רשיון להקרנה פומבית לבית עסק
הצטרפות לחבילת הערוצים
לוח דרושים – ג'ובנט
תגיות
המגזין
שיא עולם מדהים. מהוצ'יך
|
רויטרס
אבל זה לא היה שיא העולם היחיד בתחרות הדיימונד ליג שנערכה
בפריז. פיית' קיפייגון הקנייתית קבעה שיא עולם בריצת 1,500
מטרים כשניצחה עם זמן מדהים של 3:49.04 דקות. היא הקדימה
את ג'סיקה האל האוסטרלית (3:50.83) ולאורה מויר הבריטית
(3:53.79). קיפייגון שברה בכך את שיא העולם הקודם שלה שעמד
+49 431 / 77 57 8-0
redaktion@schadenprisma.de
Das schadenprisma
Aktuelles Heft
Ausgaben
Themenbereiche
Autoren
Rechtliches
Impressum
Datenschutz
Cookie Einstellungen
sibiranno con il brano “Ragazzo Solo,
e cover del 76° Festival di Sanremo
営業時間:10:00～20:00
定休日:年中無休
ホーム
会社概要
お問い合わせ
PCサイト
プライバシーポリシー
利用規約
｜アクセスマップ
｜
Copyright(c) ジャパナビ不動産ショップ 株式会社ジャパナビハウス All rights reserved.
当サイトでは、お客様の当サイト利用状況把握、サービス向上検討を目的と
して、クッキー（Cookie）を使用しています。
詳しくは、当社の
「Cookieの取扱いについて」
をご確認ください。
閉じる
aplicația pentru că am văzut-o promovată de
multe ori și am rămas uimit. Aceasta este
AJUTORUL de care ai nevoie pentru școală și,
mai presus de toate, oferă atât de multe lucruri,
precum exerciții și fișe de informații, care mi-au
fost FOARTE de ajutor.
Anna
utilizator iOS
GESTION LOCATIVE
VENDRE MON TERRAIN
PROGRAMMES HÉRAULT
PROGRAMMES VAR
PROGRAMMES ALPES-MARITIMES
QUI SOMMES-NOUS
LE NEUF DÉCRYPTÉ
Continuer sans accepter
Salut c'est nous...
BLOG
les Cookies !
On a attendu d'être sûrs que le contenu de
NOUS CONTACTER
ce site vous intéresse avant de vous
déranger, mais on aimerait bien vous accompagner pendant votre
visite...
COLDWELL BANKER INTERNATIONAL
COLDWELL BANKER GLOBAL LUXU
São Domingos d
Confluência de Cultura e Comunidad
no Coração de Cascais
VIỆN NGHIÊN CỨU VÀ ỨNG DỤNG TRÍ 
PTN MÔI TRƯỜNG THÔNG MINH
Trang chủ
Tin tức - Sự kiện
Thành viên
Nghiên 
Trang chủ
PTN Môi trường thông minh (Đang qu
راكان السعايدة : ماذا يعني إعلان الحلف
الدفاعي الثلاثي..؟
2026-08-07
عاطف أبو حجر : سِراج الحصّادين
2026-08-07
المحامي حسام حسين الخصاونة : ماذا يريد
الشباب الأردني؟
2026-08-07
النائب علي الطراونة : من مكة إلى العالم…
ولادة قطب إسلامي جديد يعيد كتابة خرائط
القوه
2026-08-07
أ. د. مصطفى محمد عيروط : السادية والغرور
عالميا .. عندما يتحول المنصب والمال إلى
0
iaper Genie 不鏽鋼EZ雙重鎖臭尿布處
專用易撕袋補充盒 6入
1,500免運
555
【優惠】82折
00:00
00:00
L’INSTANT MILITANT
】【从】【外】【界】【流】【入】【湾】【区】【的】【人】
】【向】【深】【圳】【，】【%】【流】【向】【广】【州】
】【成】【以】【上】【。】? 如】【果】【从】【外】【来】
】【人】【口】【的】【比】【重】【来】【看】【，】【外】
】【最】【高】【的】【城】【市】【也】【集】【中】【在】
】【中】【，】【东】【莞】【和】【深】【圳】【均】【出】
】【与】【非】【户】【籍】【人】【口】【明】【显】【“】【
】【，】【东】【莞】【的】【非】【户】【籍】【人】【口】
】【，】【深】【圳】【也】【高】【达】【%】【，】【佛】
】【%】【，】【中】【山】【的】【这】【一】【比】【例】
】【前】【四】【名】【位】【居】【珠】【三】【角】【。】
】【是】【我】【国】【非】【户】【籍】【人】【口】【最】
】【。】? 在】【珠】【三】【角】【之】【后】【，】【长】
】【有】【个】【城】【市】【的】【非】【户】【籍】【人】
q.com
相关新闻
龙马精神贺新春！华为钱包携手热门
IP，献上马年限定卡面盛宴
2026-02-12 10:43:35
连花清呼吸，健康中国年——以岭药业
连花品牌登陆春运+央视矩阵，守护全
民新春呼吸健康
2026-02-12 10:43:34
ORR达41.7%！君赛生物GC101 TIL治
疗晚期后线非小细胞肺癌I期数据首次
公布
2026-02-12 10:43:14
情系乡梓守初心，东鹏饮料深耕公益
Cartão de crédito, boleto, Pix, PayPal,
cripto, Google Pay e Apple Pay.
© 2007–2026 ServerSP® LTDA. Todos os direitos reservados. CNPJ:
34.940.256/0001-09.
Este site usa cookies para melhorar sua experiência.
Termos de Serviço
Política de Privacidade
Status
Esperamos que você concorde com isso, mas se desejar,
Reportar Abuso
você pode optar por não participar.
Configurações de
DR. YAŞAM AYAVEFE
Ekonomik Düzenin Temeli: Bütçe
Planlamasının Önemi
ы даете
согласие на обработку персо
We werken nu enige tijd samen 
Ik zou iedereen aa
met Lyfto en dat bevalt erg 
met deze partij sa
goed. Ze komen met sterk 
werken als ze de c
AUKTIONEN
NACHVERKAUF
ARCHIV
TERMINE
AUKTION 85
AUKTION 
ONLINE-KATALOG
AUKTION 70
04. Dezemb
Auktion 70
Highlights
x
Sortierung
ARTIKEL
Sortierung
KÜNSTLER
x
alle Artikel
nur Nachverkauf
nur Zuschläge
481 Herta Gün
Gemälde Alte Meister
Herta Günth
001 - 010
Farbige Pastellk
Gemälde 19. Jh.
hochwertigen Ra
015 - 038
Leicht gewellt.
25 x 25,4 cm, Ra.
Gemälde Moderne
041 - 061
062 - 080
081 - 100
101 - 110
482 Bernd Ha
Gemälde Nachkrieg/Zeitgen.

★ ★ ★ ★

◆ **What you have to do**: Reproduce every line of text in the items above without any alteration, keeping the original order, spelling, and punctuation.

◆ **Result below**:
רשיון להקרנה פומבית לבית עסק
הצטרפות לחבילת הערוצים
לוח דרושים – ג'ובנט
תגיות
המגזין
שיא עולם מדהים. מהוצ'יך
|
רויטרס
אבל זה לא היה שיא העולם היחיד בתחרות הדיימונד ליג שנערכה
בפריז. פיית' קיפייגון הקנייתית קבעה שיא עולם בריצת 1,500
מטרים כשניצחה עם זמן מדהים של 3:49.04 דקות. היא הקדימה
את ג'סיקה האל האוסטרלית (3:50.83) ולאורה מויר הבריטית
(3:53.79). קיפייגון שברה בכך את שיא העולם הקודם שלה שעמד
+49 431 / 77 57 8-0
redaktion@schadenprisma.de
Das schadenprisma
Aktuelles Heft
Ausgaben
Themenbereiche
Autoren
Rechtliches
Impressum
Datenschutz
Cookie Einstellungen
sibiranno con il brano “Ragazzo Solo,
e cover del 76° Festival di Sanremo
営業時間:10:00～20:00
定休日:年中無休
ホーム
会社概要
お問い合わせ
PCサイト
プライバシーポリシー
利用規約
｜アクセスマップ
｜
Copyright(c) ジャパナビ不動産ショップ 株式会社ジャパナビハウス All rights reserved.
当サイトでは、お客様の当サイト利用状況把握、サービス向上検討を目的と
して、クッキー（Cookie）を使用しています。
詳しくは、当社の
「Cookieの取扱いについて」
をご確認ください。
閉じる
aplicația pentru că am văzut-o promovată de
multe ori și am rămas uimit. Aceasta este
AJUTORUL de care ai nevoie pentru școală și,
mai presus de toate, oferă atât de multe lucruri,
precum exerciții și fișe de informații, care mi-au
fost FOARTE de ajutor.
Anna
utilizator iOS
GESTION LOCATIVE
VENDRE MON TERRAIN
PROGRAMMES HÉRAULT
PROGRAMMES VAR
PROGRAMMES ALPES-MARITIMES
QUI SOMMES-NOUS
LE NEUF DÉCRYPTÉ
Continuer sans accepter
Salut c'est nous...
BLOG
les Cookies !
On a attendu d'être sûrs que le contenu de
NOUS CONTACTER
ce site vous intéresse avant de vous
déranger, mais on aimerait bien vous accompagner pendant votre
visite...
COLDWELL BANKER INTERNATIONAL
COLDWELL BANKER GLOBAL LUXU
São Domingos d
Confluência de Cultura e Comunidad
no Coração de Cascais
VIỆN NGHIÊN CỨU VÀ ỨNG DỤNG TRÍ 
PTN MÔI TRƯỜNG THÔNG MINH
Trang chủ
Tin tức - Sự kiện
Thành viên
Nghiên 
Trang chủ
PTN Môi trường thông minh (Đang qu
راكان السعايدة : ماذا يعني إعلان الحلف
الدفاعي الثلاثي..؟
2026-08-07
عاطف أبو حجر : سِراج الحصّادين
2026-08-07
المحامي حسام حسين الخصاونة : ماذا يريد
الشباب الأردني؟
2026-08-07
النائب علي الطراونة : من مكة إلى العالم…
ولادة قطب إسلامي جديد يعيد كتابة خرائط
القوه
2026-08-07
أ. د. مصطفى محمد عيروط : السادية والغرور
عالميا .. عندما يتحول المنصب والمال إلى
0
iaper Genie 不鏽鋼EZ雙重鎖臭尿布處
專用易撕袋補充盒 6入
1,500免運
555
【優惠】82折
00:00
00:00
L’INSTANT MILITANT
】【从】【外】【界】【流】【入】【湾】【区】【的】【人】
】【向】【深】【圳】【，】【%】【流】【向】【广】【州】
】【成】【以】【上】【。】? 如】【果】【从】【外】【来】
】【人】【口】【的】【比】【重】【来】【看】【，】【外】
】【最】【高】【的】【城】【市】【也】【集】【中】【在】
】【中】【，】【东】【莞】【和】【深】【圳】【均】【出】
】【与】【非】【户】【籍】【人】【口】【明】【显】【“】【
】【，】【东】【莞】【的】【非】【户】【籍】【人】【口】
】【，】【深】【圳】【也】【高】【达】【%】【，】【佛】
】【%】【，】【中】【山】【的】【这】【一】【比】【例】
】【前】【四】【名】【位】【居】【珠】【三】【角】【。】
】【是】【我】【国】【非】【户】【籍】【人】【口】【最】
】【。】? 在】【珠】【三】【角】【之】【后】【，】【长】
】【有】【个】【城】【市】【的】【非】【户】【籍】【人】
q.com
相关新闻
龙马精神贺新春！华为钱包携手热门
IP，献上马年限定卡面盛宴
2026-02-12 10:43:35
连花清呼吸，健康中国年——以岭药业
连花品牌登陆春运+央视矩阵，守护全
民新春呼吸健康
2026-02-12 10:43:34
ORR达41.7%！君赛生物GC101 TIL治
疗晚期后线非小细胞肺癌I期数据首次
公布
2026-02-12 10:43:14
情系乡梓守初心，东鹏饮料深耕公益
Cartão de crédito, boleto, Pix, PayPal,
cripto, Google Pay e Apple Pay.
© 2007–2026 ServerSP® LTDA. Todos os direitos reservados. CNPJ:
34.940.256/0001-09.
Este site usa cookies para melhorar sua experiência.
Termos de Serviço
Política de Privacidade
Status
Esperamos que você concorde com isso, mas se desejar,
Reportar Abuso
você pode optar por não participar.
Configurações de
DR. YAŞAM AYAVEFE
Ekonomik Düzenin Temeli: Bütçe
Planlamasının Önemi
ы даете
согласие на обработку персо
We werken nu enige tijd samen 
Ik zou iedereen aa
met Lyfto en dat bevalt erg 
met deze partij sa
goed. Ze komen met sterk 
werken als ze de c
AUKTIONEN
NACHVERKAUF
ARCHIV
TERMINE
AUKTION 85
AUKTION 
ONLINE-KATALOG
AUKTION 70
04. Dezemb
Auktion 70
Highlights
x
Sortierung
ARTIKEL
Sortierung
KÜNSTLER
x
alle Artikel
nur Nachverkauf
nur Zuschläge
481 Herta Gün
Gemälde Alte Meister
Herta Günth
001 - 010
Farbige Pastellk
Gemälde 19. Jh.
hochwertigen Ra
015 - 038
Leicht gewellt.
25 x 25,4 cm, Ra.
Gemälde Moderne
041 - 061
062 - 080
081 - 100
101 - 110
482 Bernd Ha
Gemälde Nachkrieg/Zeitgen.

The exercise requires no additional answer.